Top of Dataset content

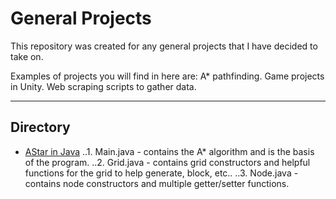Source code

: # General Projects
This repository was created for any general projects that I have decided to take on.

Examples of projects you will find in here are: A* pathfinding. Game projects in Unity. Web scraping scripts to gather data.

---

## Directory
* [AStar in Java](/AStar)
..1. Main.java - contains the A* algorithm and is the basis of the program.
..2. Grid.java - contains grid constructors and helpful functions for the grid to help generate, block, etc..
..3. Node.java - contains node constructors and multiple getter/setter functions.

Bottom of Dataset content

(Required action)
Pull the source text from every row above, word for word, and leave the pictures out.

(Solution to this task)
Source code

: # General Projects
This repository was created for any general projects that I have decided to take on.

Examples of projects you will find in here are: A* pathfinding. Game projects in Unity. Web scraping scripts to gather data.

---

## Directory
* [AStar in Java](/AStar)
..1. Main.java - contains the A* algorithm and is the basis of the program.
..2. Grid.java - contains grid constructors and helpful functions for the grid to help generate, block, etc..
..3. Node.java - contains node constructors and multiple getter/setter functions.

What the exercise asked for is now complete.